▸ **Work required**
Retype only what runs from the first line of the records to the line with "Discoveries made in", inclusive, and no pictures.

# # # # #

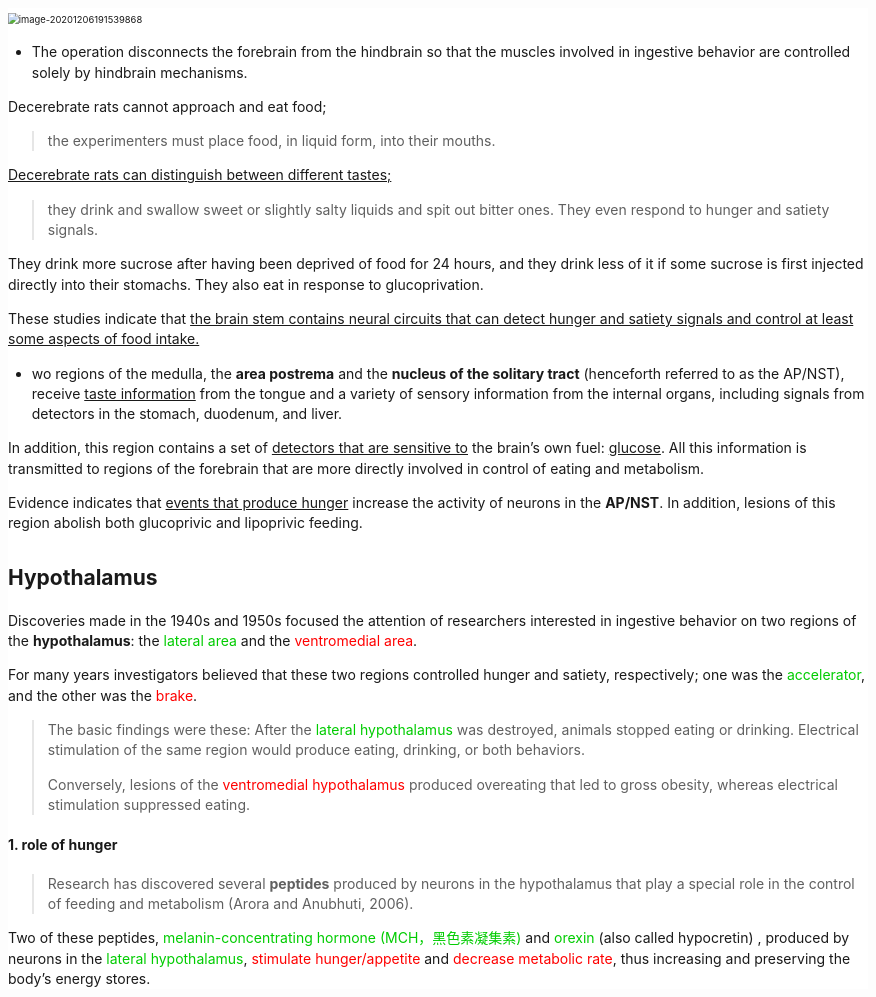 <img src="https://hexo20200628-1259353497.cos.ap-guangzhou.myqcloud.com/Articles/Academic_Notes/Biopsychology/image-20201206191539868.png" alt="image-20201206191539868" style="zoom:67%;" />

+ The operation disconnects the forebrain from the hindbrain so that the muscles involved in ingestive behavior are controlled solely by hindbrain mechanisms.

Decerebrate rats cannot approach and eat food; 

> the experimenters must place food, in liquid form, into their mouths. 

<u>Decerebrate rats can distinguish between different tastes;</u> 

> they drink and swallow sweet or slightly salty liquids and spit out bitter ones. They even respond to hunger and satiety signals. 

They drink more sucrose after having been deprived of food for 24 hours, and they drink less of it if some sucrose is first injected directly into their stomachs. They also eat in response to glucoprivation. 

These studies indicate that <u>the brain stem contains neural circuits that can detect hunger and satiety signals and control at least some aspects of food intake.</u>

+ wo regions of the medulla, the **area postrema** and the **nucleus of the solitary tract** (henceforth referred to as the AP/NST), receive <u>taste information</u> from the tongue and a variety of sensory information from the internal organs, including signals from detectors in the stomach, duodenum, and liver. 

In addition, this region contains a set of <u>detectors that are sensitive to</u> the brain’s own fuel: <u>glucose</u>. All this information is transmitted to regions of the forebrain that are more directly involved in control of eating and metabolism. 

Evidence indicates that <u>events that produce hunger</u> increase the activity of neurons in the **AP/NST**. In addition, lesions of this region abolish both glucoprivic and lipoprivic feeding.

## Hypothalamus

Discoveries made in the 1940s and 1950s focused the attention of researchers interested in ingestive behavior on two regions of the **hypothalamus**: the <font color="00CC00">lateral area</font> and the <font color="FF0000">ventromedial area</font>.

For many years investigators believed that these two regions controlled hunger and satiety, respectively; one was the <font color="00CC00">accelerator</font>, and the other was the <font color="FF0000">brake</font>. 

> The basic findings were these: After the <font color="00CC00">lateral hypothalamus</font> was destroyed, animals stopped eating or drinking. Electrical stimulation of the same region would produce eating, drinking, or both behaviors. 
>
> Conversely, lesions of the <font color="FF0000">ventromedial hypothalamus</font> produced overeating that led to gross obesity, whereas electrical stimulation suppressed eating.

#### 1. role of hunger

> Research has discovered several **peptides** produced by neurons in the hypothalamus that play a special role in the control of feeding and metabolism (Arora and Anubhuti, 2006). 

Two of these peptides, <font color="00CC00">melanin-concentrating hormone (MCH，黑色素凝集素)</font> and <font color="00CC00">orexin</font> (also called hypocretin) , produced by neurons in the <font color="00CC00">lateral hypothalamus</font>, <font color="FF0000">stimulate hunger/appetite</font> and <font color="FF0000">decrease metabolic rate</font>, thus increasing and preserving the body’s energy stores.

# # # # #

▸ **Answer to the exercise**
 <img src="https://hexo20200628-1259353497.cos.ap-guangzhou.myqcloud.com/Articles/Academic_Notes/Biopsychology/image-20201206191539868.png" alt="image-20201206191539868" style="zoom:67%;" />

+ The operation disconnects the forebrain from the hindbrain so that the muscles involved in ingestive behavior are controlled solely by hindbrain mechanisms.

Decerebrate rats cannot approach and eat food; 

> the experimenters must place food, in liquid form, into their mouths. 

<u>Decerebrate rats can distinguish between different tastes;</u> 

> they drink and swallow sweet or slightly salty liquids and spit out bitter ones. They even respond to hunger and satiety signals. 

They drink more sucrose after having been deprived of food for 24 hours, and they drink less of it if some sucrose is first injected directly into their stomachs. They also eat in response to glucoprivation. 

These studies indicate that <u>the brain stem contains neural circuits that can detect hunger and satiety signals and control at least some aspects of food intake.</u>

+ wo regions of the medulla, the **area postrema** and the **nucleus of the solitary tract** (henceforth referred to as the AP/NST), receive <u>taste information</u> from the tongue and a variety of sensory information from the internal organs, including signals from detectors in the stomach, duodenum, and liver. 

In addition, this region contains a set of <u>detectors that are sensitive to</u> the brain’s own fuel: <u>glucose</u>. All this information is transmitted to regions of the forebrain that are more directly involved in control of eating and metabolism. 

Evidence indicates that <u>events that produce hunger</u> increase the activity of neurons in the **AP/NST**. In addition, lesions of this region abolish both glucoprivic and lipoprivic feeding.

## Hypothalamus

Discoveries made in the 1940s and 1950s focused the attention of researchers interested in ingestive behavior on two regions of the **hypothalamus**: the <font color="00CC00">lateral area</font> and the <font color="FF0000">ventromedial area</font>.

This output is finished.